>We are fairly new to Squid and are seeing the benefits.
>Could someone explain to me the following output from cachemgr.cgi:
>Select loop called: 989837 times, 356.304 ms avg
>Page faults with physical i/o: 36660
>dnsserver avg service time: 2570 msec
>
>Select loop seems high, is it?
>I also think that dnsserver avg is way high unless I am misunderstanding
>what the line means.
>We run Squid 1.NOVM.11 on a Pentium 133 w/96meg RAM/4gig Drive space.
I suspect you need to do a little tuning; those page faults will be
slowing down your cache substantially. The select loop is the core of
the cache; it acts as kind of dispatcher for all the IO (pages being
fetched, pages being delivered, pages coming off disk, DNS servers,
redirectors, etc) so it's likely to be busy. I don't know exactly
what that avg figure is, does the cache seem very slow?
You (and squid-users members in general) may be interested in some of
the stats that we've pulled out of our squid system. We recently
installed Digital's Continuous Profiling Infrastructure on our squid
machine to chase down some performance problems we were having. We
got some interesting profiling data.
The system is a Digital AlphaServer 1000A, 512Mb RAM, 8Gb of cache
disk. We're running squid-1.1.10, and we typically process around
200 000 requests / 1Gb data per day. The squid process usually takes
around 55% of the CPU.
The stats below come from a squid that has been running for 7 days.
The DCPI system samples the running process frequently and records
which procedure the application is executing. Note that it's not
telling you how long each procedure takes, just what proportion of the
time the process spends in each procedure.
The imiss field lists misses on the instruction cache, so is
irrelevant for our purposes.
Total samples for event type cycles = 3894751
Total samples for event type imiss = 426861
The counts given below are the number of samples for each
listed event type.
==========================================================
cycles % cum% imiss % procedure
470803 12.09% 12.09% 6623 1.55% memCopy
368460 9.46% 21.55% 37153 8.70% _db_print
359002 9.22% 30.77% 29513 6.91% comm_select
312878 8.03% 38.80% 1294 0.30% ipcache_compareLastRef
145653 3.74% 42.54% 38845 9.10% comm_select_incoming
124762 3.20% 45.74% 5559 1.30% hash_lookup
114227 2.93% 48.68% 8309 1.95% aclMatchIp
105310 2.70% 51.38% 3862 0.90% xstrncpy
80094 2.06% 53.44% 10081 2.36% hash4
79278 2.04% 55.47% 843 0.20% ipcacheExpiredEntry
64442 1.65% 57.13% 11494 2.69% xcalloc
43040 1.11% 58.23% 12906 3.02% commSetSelect
39783 1.02% 59.25% 7241 1.70% httpReadReply
36187 0.93% 60.18% 3890 0.91% mime_get_header
35424 0.91% 61.09% 2349 0.55% urlcmp
So, this indicates some ways to edge a little more performance out of
squid.
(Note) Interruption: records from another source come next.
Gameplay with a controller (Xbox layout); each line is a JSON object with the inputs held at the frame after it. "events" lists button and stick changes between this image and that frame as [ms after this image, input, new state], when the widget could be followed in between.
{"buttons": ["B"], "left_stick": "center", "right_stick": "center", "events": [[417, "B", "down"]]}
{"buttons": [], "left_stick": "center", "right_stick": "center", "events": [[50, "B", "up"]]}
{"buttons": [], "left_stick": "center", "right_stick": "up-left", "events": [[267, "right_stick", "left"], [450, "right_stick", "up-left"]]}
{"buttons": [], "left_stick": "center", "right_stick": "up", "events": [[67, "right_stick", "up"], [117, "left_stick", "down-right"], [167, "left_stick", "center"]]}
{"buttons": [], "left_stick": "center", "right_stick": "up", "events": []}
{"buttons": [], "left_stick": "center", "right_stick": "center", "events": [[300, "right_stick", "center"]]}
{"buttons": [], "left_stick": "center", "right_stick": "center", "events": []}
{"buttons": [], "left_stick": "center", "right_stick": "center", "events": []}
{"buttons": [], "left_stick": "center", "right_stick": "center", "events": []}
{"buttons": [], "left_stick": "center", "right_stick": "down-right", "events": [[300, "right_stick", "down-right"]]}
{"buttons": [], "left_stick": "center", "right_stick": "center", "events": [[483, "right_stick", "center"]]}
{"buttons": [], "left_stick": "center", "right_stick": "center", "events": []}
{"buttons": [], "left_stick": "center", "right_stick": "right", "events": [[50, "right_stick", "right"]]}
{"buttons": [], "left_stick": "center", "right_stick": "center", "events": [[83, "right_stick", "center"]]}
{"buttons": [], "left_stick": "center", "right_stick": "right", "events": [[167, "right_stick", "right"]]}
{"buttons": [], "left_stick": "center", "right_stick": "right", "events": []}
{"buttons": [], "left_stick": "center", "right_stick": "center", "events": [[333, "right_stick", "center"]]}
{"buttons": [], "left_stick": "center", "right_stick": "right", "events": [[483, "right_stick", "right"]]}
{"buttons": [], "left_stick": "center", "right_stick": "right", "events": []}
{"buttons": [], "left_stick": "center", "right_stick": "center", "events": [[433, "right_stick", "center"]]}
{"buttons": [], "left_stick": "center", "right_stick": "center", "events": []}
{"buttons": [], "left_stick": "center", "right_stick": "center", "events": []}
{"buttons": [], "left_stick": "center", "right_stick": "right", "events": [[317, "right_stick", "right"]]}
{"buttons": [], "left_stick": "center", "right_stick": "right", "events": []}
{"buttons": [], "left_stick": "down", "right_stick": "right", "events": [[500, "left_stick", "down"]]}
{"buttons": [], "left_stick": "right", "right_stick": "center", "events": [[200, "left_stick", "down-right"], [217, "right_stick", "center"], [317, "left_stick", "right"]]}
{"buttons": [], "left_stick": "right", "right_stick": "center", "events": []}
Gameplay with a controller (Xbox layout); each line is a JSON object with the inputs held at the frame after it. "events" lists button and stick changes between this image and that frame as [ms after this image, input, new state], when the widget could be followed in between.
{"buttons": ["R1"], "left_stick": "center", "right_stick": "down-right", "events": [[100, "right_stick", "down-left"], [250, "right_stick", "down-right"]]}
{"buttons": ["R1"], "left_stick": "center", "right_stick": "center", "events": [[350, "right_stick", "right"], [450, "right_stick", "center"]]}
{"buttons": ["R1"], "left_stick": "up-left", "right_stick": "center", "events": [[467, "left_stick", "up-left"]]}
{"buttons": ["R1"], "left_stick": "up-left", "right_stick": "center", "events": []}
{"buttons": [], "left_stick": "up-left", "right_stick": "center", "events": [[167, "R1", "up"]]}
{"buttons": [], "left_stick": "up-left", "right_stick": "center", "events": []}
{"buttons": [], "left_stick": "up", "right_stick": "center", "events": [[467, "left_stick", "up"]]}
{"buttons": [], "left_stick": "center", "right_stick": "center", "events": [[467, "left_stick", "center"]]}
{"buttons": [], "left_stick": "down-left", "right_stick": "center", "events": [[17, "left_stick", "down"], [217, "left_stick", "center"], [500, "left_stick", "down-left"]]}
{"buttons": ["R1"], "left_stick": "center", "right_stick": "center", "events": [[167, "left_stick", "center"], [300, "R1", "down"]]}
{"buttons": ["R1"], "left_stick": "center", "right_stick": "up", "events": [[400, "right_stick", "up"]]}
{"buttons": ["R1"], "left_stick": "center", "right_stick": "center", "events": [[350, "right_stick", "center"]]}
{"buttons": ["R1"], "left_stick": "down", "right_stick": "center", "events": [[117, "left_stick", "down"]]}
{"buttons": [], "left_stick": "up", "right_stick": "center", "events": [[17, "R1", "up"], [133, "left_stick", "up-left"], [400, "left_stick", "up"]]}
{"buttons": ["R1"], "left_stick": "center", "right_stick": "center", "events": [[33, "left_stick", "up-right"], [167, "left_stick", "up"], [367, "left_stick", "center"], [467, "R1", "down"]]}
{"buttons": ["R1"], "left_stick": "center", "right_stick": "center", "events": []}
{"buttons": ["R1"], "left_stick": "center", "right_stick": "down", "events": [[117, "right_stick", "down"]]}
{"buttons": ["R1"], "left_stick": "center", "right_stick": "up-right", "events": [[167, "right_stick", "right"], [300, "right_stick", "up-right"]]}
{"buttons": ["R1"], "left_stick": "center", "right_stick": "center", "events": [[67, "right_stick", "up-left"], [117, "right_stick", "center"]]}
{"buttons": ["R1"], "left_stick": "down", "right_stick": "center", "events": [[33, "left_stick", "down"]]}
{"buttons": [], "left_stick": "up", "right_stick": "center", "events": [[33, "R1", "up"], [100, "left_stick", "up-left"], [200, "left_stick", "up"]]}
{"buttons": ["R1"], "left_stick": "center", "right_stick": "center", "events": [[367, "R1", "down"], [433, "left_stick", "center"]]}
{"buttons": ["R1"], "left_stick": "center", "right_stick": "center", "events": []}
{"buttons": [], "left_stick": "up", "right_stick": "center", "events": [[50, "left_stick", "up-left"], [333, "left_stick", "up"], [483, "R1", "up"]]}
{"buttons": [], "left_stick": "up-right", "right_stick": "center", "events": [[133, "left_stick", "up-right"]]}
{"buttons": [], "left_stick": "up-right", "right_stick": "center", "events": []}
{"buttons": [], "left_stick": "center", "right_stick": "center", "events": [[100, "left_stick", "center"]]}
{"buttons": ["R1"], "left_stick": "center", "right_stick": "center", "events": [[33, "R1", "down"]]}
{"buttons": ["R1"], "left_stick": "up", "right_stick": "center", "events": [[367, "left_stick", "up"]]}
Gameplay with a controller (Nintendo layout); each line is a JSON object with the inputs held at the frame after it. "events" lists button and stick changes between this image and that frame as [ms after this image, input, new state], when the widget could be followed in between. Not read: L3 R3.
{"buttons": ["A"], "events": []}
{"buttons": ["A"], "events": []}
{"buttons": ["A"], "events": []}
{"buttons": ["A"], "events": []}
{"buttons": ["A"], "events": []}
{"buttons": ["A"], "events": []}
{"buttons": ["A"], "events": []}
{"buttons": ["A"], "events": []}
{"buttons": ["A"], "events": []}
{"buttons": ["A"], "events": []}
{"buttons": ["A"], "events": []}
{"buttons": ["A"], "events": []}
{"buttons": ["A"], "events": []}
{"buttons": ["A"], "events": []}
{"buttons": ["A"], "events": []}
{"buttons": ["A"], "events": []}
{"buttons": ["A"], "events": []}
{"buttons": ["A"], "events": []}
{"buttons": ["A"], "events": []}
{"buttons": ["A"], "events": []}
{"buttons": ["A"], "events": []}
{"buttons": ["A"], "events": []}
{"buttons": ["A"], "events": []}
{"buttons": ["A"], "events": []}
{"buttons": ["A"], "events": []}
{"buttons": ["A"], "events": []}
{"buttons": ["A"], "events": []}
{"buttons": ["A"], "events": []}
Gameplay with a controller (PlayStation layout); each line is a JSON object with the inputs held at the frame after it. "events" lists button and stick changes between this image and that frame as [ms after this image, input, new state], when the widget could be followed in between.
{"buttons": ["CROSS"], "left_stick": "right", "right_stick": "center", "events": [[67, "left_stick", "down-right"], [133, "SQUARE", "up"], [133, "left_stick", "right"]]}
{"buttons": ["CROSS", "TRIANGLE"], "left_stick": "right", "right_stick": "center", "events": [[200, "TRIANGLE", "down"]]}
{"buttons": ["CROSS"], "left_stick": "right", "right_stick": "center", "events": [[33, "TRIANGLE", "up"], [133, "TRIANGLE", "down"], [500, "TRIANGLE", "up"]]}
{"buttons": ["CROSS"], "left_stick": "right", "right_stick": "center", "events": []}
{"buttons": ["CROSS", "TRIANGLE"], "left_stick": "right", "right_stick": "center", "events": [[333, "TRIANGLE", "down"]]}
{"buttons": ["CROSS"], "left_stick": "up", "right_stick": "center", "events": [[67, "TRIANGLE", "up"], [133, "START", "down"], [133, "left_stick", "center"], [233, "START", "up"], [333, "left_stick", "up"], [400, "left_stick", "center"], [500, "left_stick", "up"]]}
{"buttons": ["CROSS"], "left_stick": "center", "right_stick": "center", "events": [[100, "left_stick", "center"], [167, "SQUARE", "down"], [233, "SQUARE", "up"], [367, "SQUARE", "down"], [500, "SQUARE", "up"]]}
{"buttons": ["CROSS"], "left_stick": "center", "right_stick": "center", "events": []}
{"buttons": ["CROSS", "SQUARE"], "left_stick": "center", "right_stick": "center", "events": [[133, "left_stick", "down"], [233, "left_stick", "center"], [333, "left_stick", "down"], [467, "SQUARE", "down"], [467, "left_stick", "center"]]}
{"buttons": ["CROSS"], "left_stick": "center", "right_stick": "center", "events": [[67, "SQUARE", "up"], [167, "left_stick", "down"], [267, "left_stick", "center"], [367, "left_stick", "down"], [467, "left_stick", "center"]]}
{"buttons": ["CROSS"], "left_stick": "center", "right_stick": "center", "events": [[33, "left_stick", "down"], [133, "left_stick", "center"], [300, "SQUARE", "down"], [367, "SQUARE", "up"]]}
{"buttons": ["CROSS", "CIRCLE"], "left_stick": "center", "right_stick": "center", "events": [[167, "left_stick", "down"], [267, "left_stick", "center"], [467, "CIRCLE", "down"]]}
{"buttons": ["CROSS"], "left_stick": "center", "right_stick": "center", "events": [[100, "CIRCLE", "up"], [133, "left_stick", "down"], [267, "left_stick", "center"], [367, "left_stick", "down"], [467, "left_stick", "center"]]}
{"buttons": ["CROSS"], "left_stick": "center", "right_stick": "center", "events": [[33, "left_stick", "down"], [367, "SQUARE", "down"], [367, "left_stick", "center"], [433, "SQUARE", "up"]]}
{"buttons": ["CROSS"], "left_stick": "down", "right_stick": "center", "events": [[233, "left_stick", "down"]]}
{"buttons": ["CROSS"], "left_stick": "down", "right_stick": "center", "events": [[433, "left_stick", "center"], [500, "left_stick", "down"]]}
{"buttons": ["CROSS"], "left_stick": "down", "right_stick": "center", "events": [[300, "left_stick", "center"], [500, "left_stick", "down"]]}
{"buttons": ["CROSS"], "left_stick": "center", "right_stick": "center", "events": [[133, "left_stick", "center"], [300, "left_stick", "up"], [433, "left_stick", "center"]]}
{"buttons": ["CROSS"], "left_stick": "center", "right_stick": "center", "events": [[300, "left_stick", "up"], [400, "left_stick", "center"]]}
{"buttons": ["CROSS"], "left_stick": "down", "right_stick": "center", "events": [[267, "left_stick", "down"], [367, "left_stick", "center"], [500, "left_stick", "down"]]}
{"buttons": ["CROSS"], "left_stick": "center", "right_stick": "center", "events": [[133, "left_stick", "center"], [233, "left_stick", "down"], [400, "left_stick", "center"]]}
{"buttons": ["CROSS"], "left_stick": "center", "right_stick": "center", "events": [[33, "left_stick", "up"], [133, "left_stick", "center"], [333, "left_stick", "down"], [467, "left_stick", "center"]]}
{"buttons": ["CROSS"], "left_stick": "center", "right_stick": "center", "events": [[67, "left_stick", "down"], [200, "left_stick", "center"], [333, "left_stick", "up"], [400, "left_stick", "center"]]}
That _db_print is what is behind the debug() call, which is
invoked all through the code and it shows. Perhaps a compile-time
directive to disable all debugging output?
Aside from that, the cache seems to copy memory (memCopy, xstrncpy),
compare things (ipcache_compareLastRef, hash_lookup, aclMatchIp,
urlcmp) and sit in that busy, busy select loop. Looking at the code
for most of these procedures, I can't see too much scope for
optimisation. I'm surprised at the figure for
ipcache_compareLastRef(), which is the comparison function for qsort
for determining which entries are to be purged. Is this being called
too frequently? Would a promote-to-first list be more efficient?
I'm not using either SPLAY_TREE or BIN_TREE, I will recompile with
one of those and see if that affects aclMatchIp et al.